* **Task details**:
Rewrite the records below, swapping "white backdrop" for "gray backdrop" wherever it occurs and keeping everything else the same. Omit the pictures from your version.

Data items
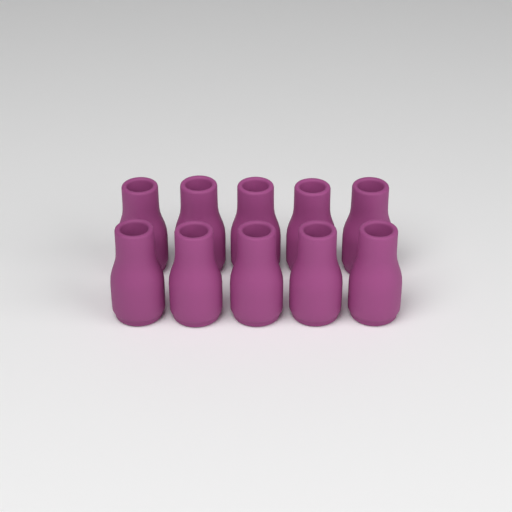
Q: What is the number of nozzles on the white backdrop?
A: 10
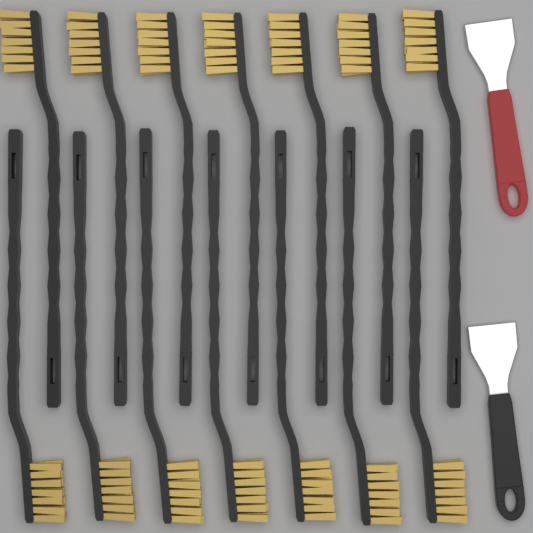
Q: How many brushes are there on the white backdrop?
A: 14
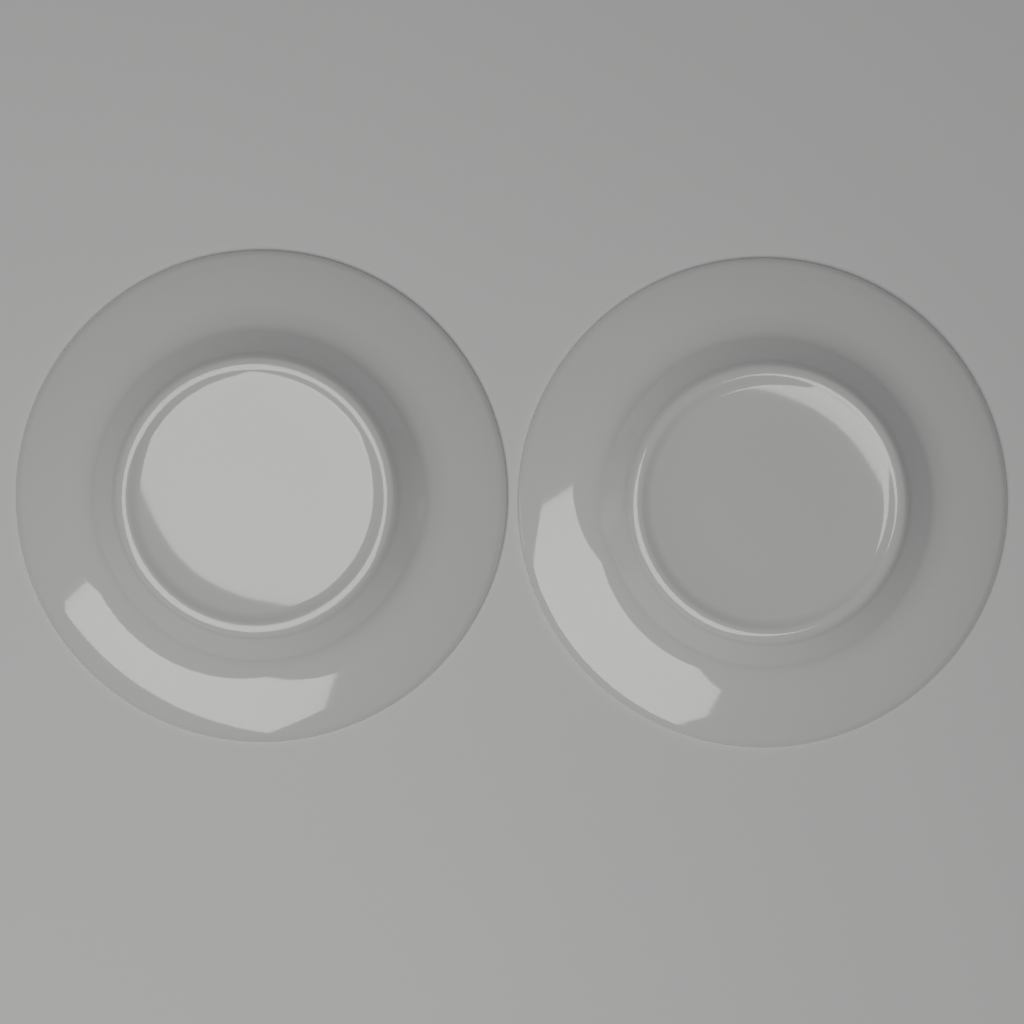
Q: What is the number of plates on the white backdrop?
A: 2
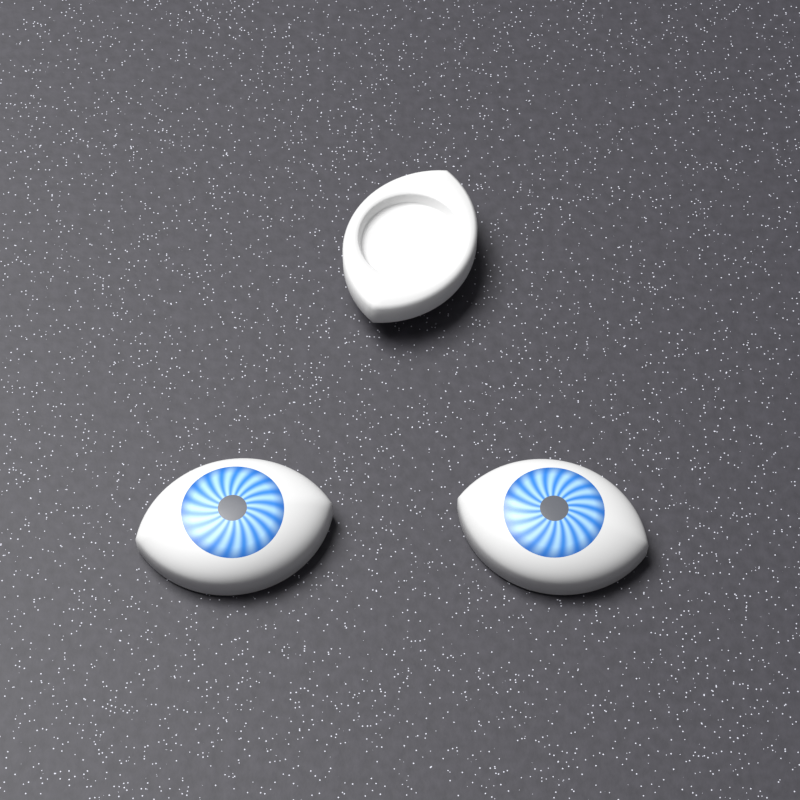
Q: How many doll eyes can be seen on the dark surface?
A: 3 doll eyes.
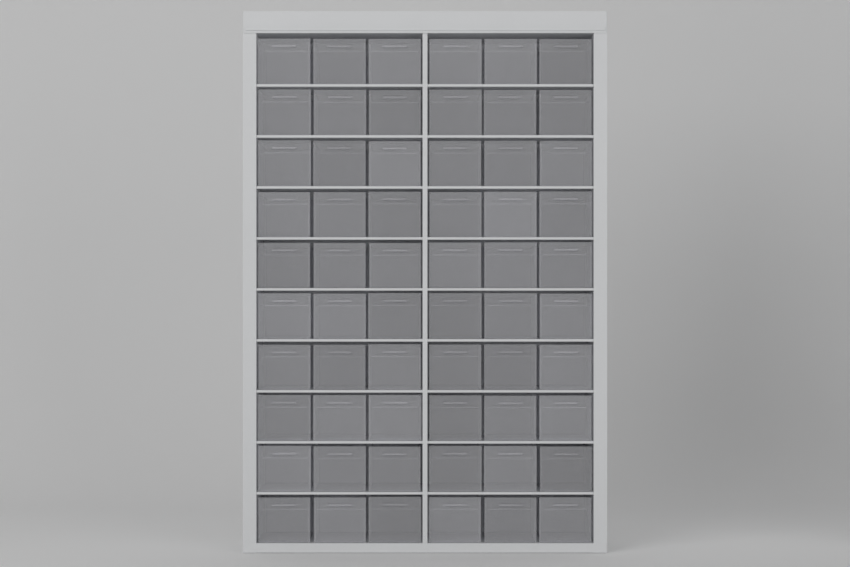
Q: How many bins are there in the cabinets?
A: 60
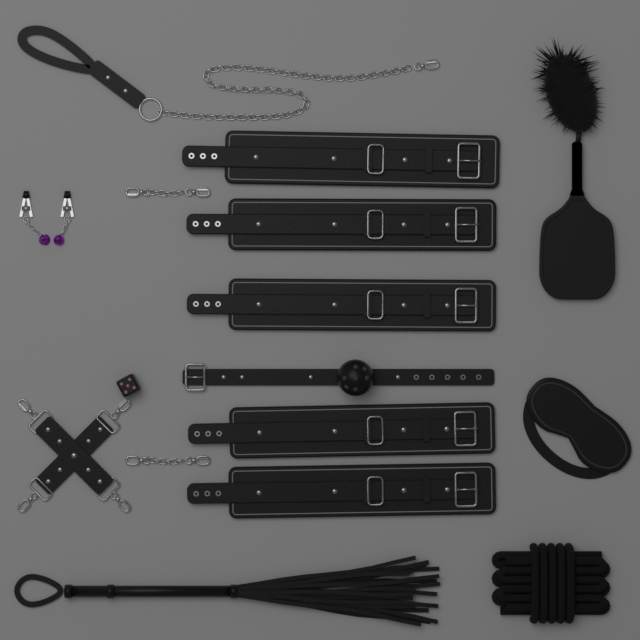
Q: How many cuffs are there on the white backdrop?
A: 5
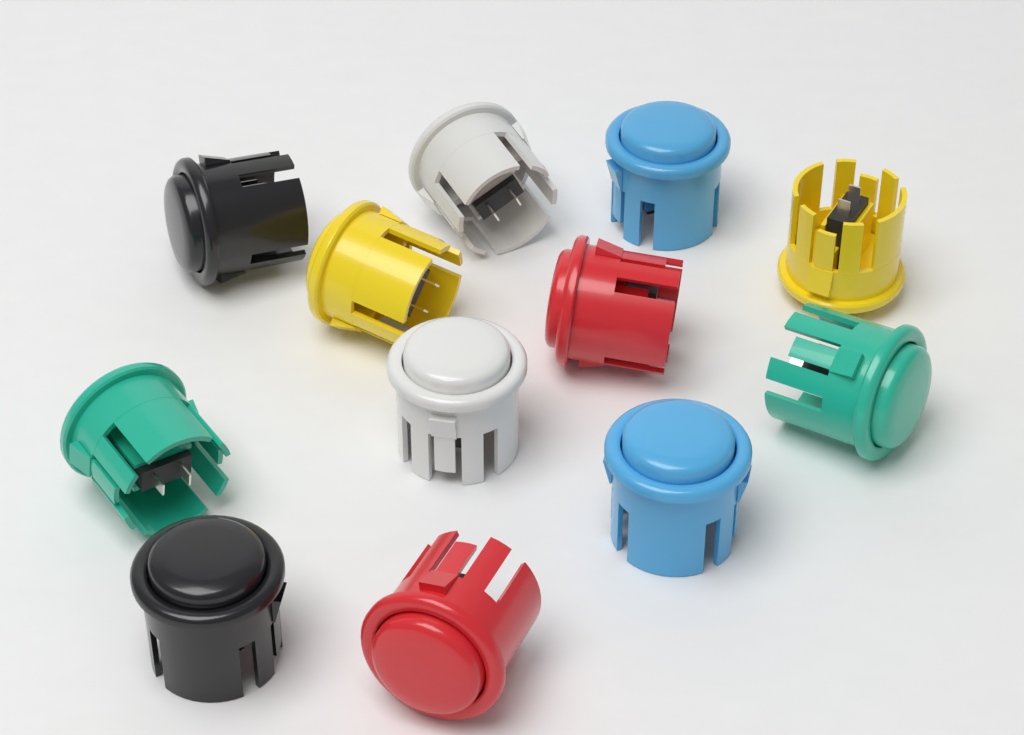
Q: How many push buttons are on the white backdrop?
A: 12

* **Output for this exercise**:
Q: What is the number of nozzles on the gray backdrop?
A: 10
Q: How many brushes are there on the gray backdrop?
A: 14
Q: What is the number of plates on the gray backdrop?
A: 2
Q: How many doll eyes can be seen on the dark surface?
A: 3 doll eyes.
Q: How many bins are there in the cabinets?
A: 60
Q: How many cuffs are there on the gray backdrop?
A: 5
Q: How many push buttons are on the gray backdrop?
A: 12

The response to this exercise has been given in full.